Both React and Next.js have released security updates; however, the flaw is exploitable without authentication and remains vulnerable in the default configuration. 

To mitigate the vulnerability, Cloudflare forced a widespread outage , causing websites and online platforms worldwide to go down and sending back a “500 Internal Server Error” message. 

“This was not an attack; the change was deployed by our team to help mitigate the industry-wide vulnerability disclosed this week in React Server Components,” Cloudflare said.  

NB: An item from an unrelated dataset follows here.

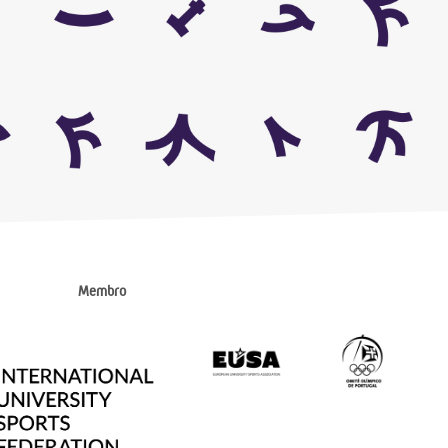
Membro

That Cloudflare took down “a chunk of the internet to emergency-patch React Server Components tells you everything about the severity calculus here,” says Michael Bell, founder and CEO at Suzu Labs.  

When the risk of exploitation outweighs the risk of a self-inflicted outage, you patch. Every organization running React 19.x or Next.js 15.x/16.x with App Router should be asking themselves: if Cloudflare couldn’t wait until a maintenance window, why can you?” he says. 

AWS said its analysis of exploitation attempts in AWS MadPot honeypot infrastructure found the exploitation attempts were coming from IP addresses and infrastructure that have been historically linked to Chinese state-nexus threat actors, though the researchers can’t offer attribution since Chinese threat groups use a shared anonymization infrastructure. Earth Lamia typically exploits web application vulnerabilities in an attempt to target organizations in Latin America, the Middle East and Southeast Asia. Its targets are typically financial services, logistics, retail, IT companies, universities, and government organizations, AWS researchers said. 

They also believe that the exploitation indicates infrastructure associated with Jackpot Panda, threat actor whose targets are typically in East and Southeast entities in East and Southeast Asia. “The activity likely aligns to collection priorities pertaining to domestic security and corruption concerns,” AWS researchers said. 

The speed at which attackers act is alarming, but it is becoming de riguerer. “Hours from disclosure to active exploitation by nation-state actors is the new normal, and it’s only going to accelerate,” says Bell. 

“China-nexus groups like Earth Lamia and Jackpot Panda have industrialized their vulnerability response: they monitor disclosures, grab public PoCs (even broken ones), and spray them at scale before most organizations have finished reading the advisory,” he says.  

Bell points to AWS’s report of attackers “debugging exploits in real-time against honeypots demonstrates this isn’t automated scanning; it’s hands-on keyboard operators racing to establish persistence before patches roll out.” 

As AI tools increasingly become “capable of parsing vulnerability disclosures and generating exploit code,” Bell expects “the window between disclosure and weaponization to shrink from hours to minutes.”